33 Genes Linked To Autism Via Sequencing Studies
Researchers have found that 33 genes may play a role in the risk of autism--a behavioral disorder that's estimated to affect 1 in 68 children.
An international research team headed by the Autism Sequencing Consortium has found that deep DNA sequencing could be helpful in identifying the genes linked to the problem.
"This makes sense because typical development of brain cells require intricate coordination among thousands of genes and appropriate communication between cells to ensure development of the brain - the most complicated organ in the human body," said Carnegie Mellon University's Kathryn Roeder, professor from the Department of Statistics and the Lane Center for Computational Biology, in a news release.
For the study, researchers analyzed more than 14,000 DNA samples provided by parents, children with autism spectrum disorders (ASD) and unrelated people. They were then able to identify 33 genes linked to critical brain processes that increased the risk of autism. They found that 70 other genes could be tied to autism.
"I am confident that the list of autism genes will expand rapidly because there are already many more samples sequenced.

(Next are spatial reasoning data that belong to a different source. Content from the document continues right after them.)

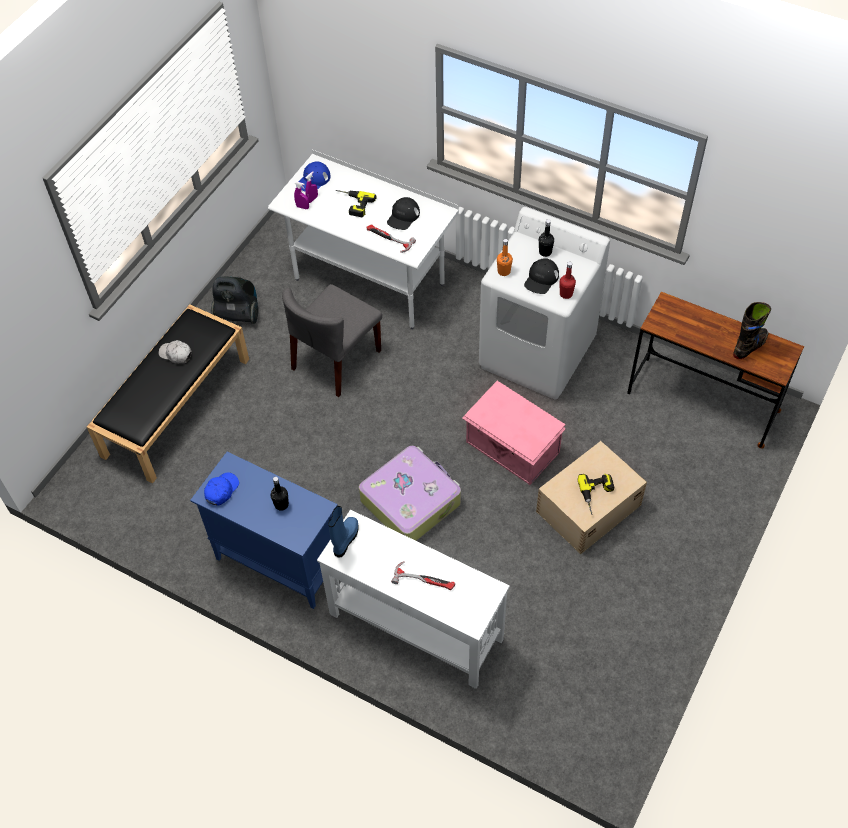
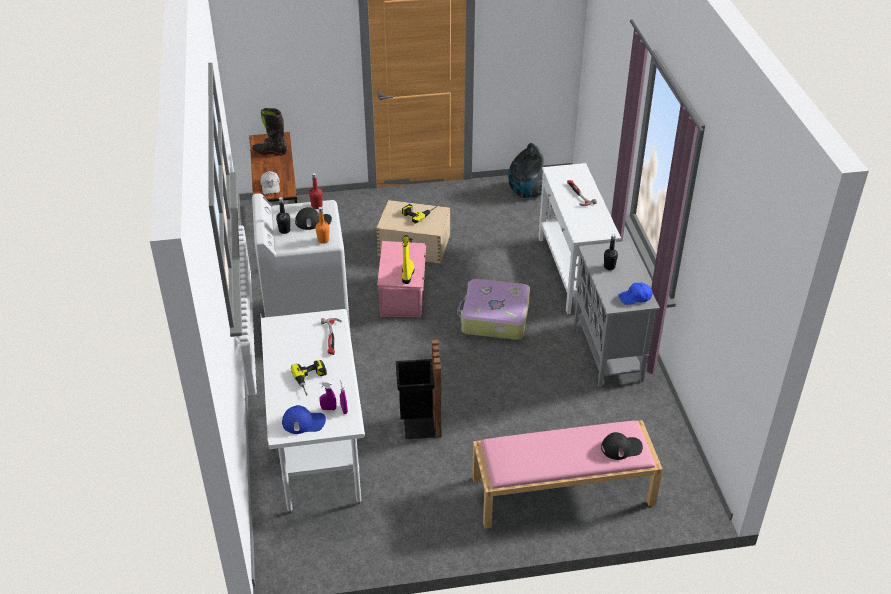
camera: 130 degrees left, 15 degrees down
black bench [87,305,249,483] -> pink bench [472,420,663,529]
white cap [159,340,192,364] -> white cap moved to [260,171,280,194]
blue cabinet [190,452,338,609] -> grey cabinet [574,241,660,387]
vacuum cleaner [211,276,258,324] -> vacuum cleaner moved to [508,143,544,198]
grey chair [282,284,382,397] -> black trash can [396,339,442,439]
blue boot [328,506,359,558] -> none
black cap [387,197,420,230] -> black cap moved to [601,432,643,460]
none -> yellow boot [402,235,414,284]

What goes awry is a harder question, but the ever increasing list of genes involved will surely provide pieces that could solve the puzzle of autism," added University of Pittsburgh's Bernie Devlin.
Joseph D. Buxbaum, professor of psychiatry, neuroscience and genetics and genomic sciences at the Icahn School of Medicine at Mount Sinai, added, "The steps we added to our analysis over past studies provide the most complete theoretical picture to date of how many genetic changes pile up to affect the brains of children with autism. While we have very strong findings in these genetic analyses, newfound genetic discoveries must be moved into molecular, cell and animal studies to realize future benefits for families. A study like this creates an industry for years to come, with labs worldwide checking the brain changes linked to each new genetic finding."
More information regarding the findings can be seen via the journal Nature.